* **What to do**
Gather every line below that contains the string "contrast", and copy each one out in full. Treat uppercase and lowercase letters as different.

** Begin Rows **

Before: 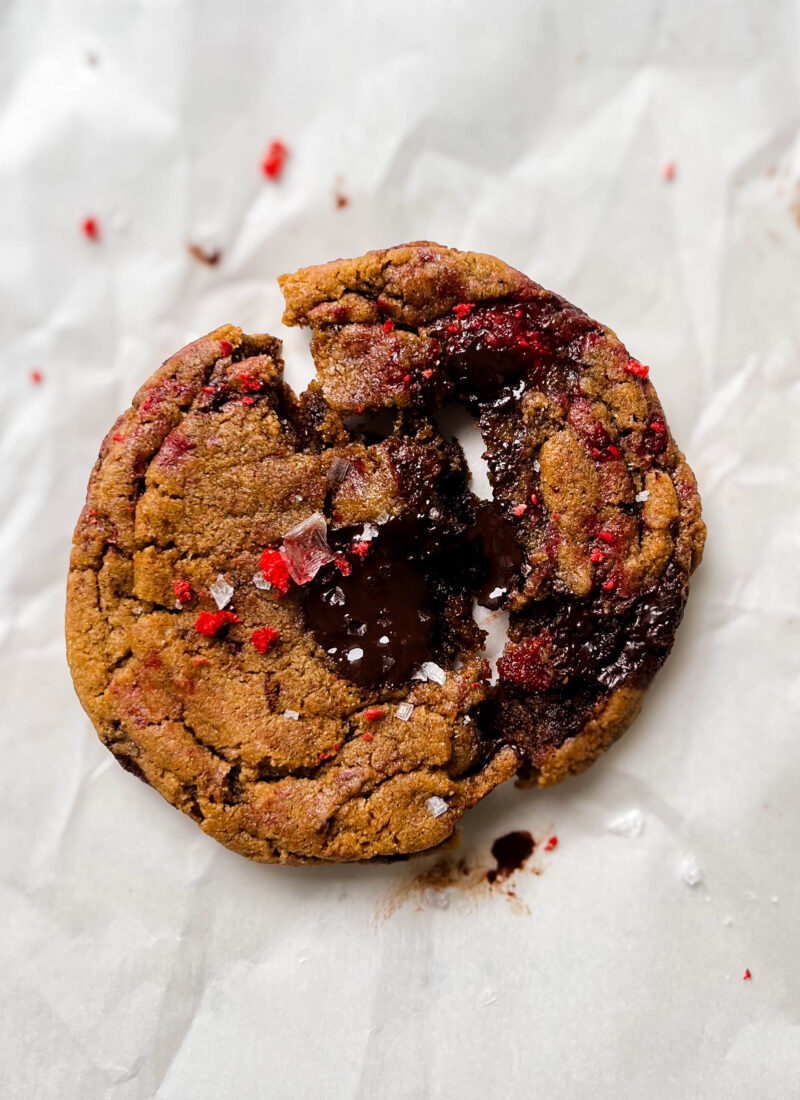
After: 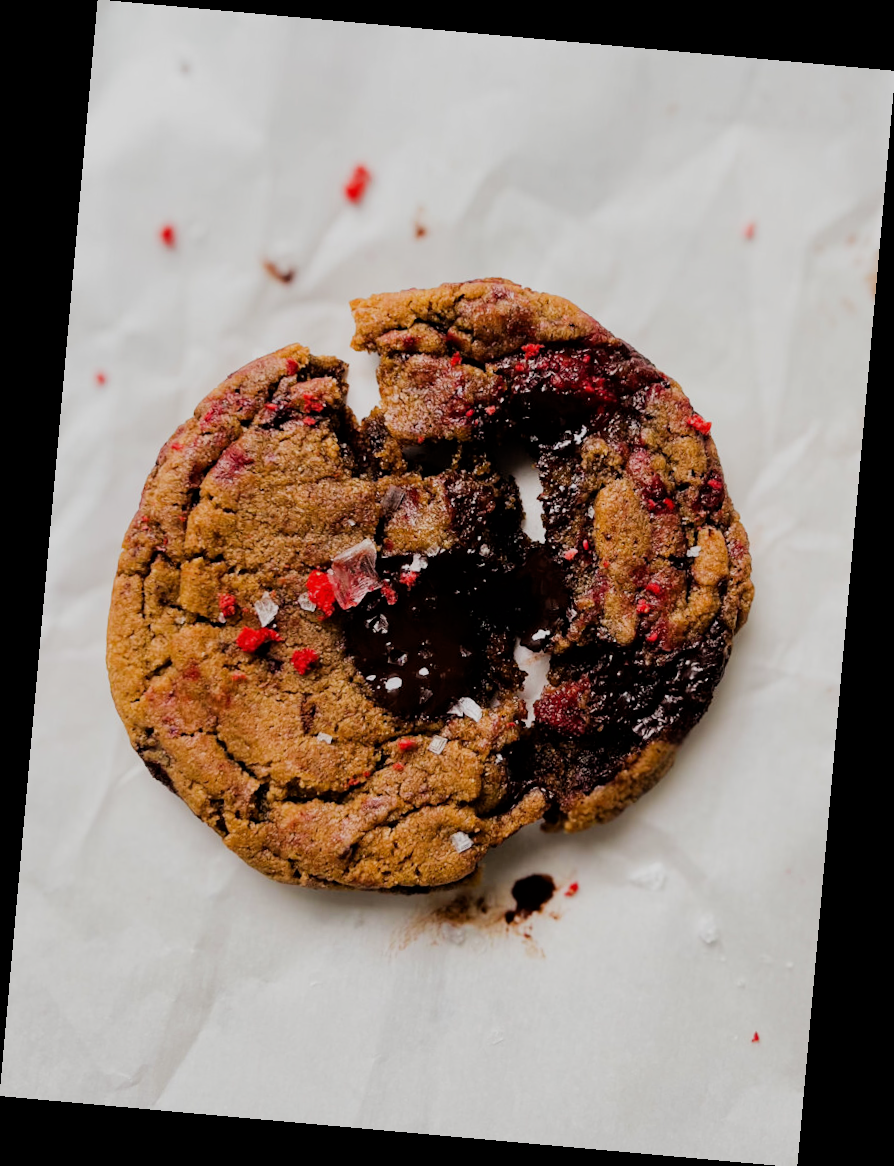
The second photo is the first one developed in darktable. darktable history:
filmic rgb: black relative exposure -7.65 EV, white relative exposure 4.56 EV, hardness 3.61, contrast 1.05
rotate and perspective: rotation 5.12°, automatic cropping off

** End Rows **
** Begin Rows **

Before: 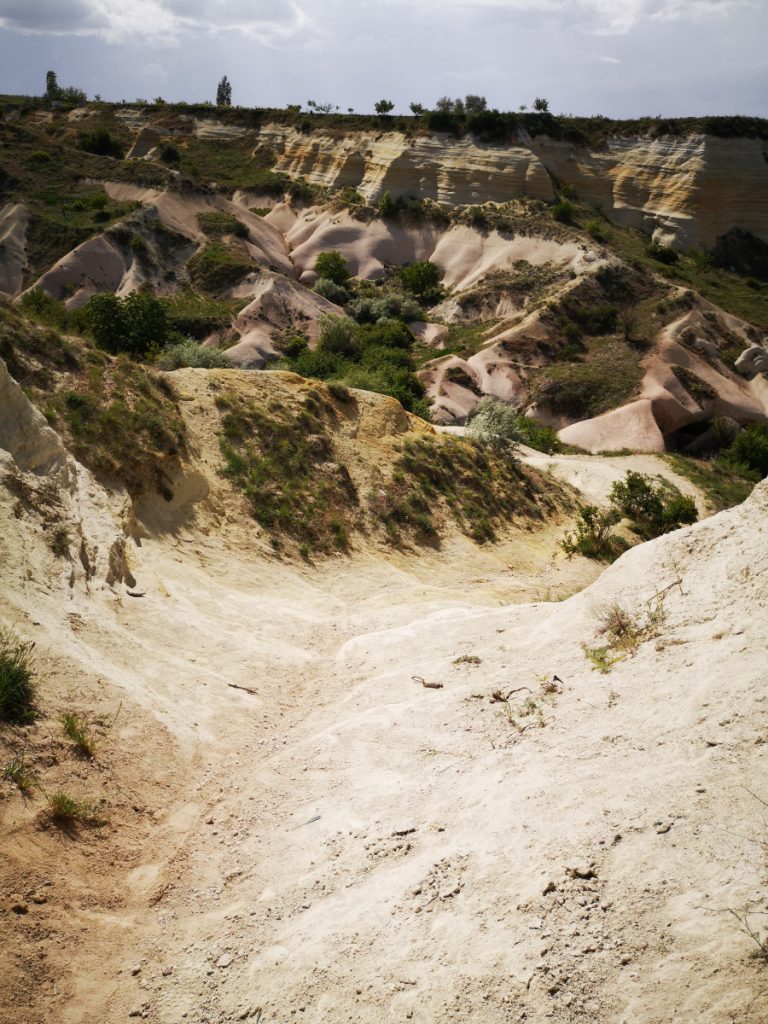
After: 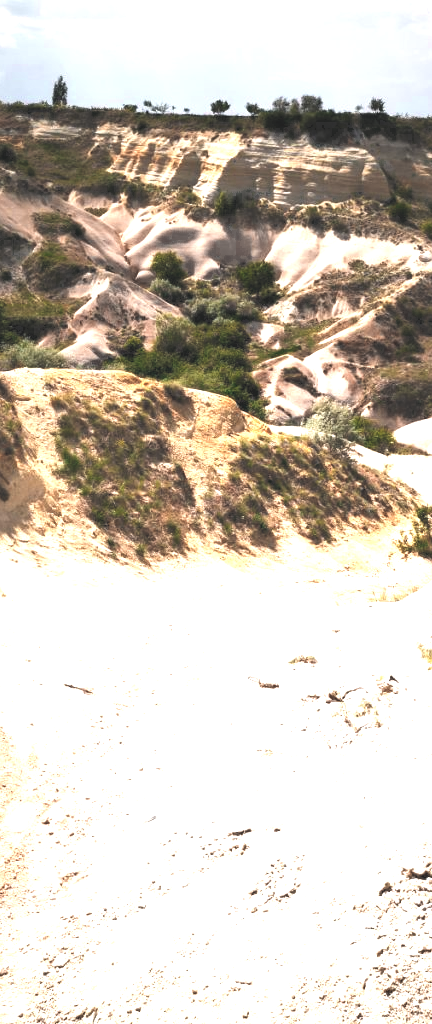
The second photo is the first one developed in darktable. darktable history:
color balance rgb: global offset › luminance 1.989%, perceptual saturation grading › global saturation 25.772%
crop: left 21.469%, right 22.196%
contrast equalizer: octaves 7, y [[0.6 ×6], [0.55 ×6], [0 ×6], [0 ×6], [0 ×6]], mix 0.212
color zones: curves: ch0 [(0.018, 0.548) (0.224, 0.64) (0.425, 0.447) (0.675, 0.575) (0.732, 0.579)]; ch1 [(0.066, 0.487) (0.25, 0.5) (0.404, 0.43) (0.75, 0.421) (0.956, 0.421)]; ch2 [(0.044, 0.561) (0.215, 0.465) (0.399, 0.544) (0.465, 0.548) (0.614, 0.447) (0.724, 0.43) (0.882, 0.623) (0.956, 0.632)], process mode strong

** End Rows **

* **Response for this exercise**
filmic rgb: black relative exposure -7.65 EV, white relative exposure 4.56 EV, hardness 3.61, contrast 1.05
contrast equalizer: octaves 7, y [[0.6 ×6], [0.55 ×6], [0 ×6], [0 ×6], [0 ×6]], mix 0.212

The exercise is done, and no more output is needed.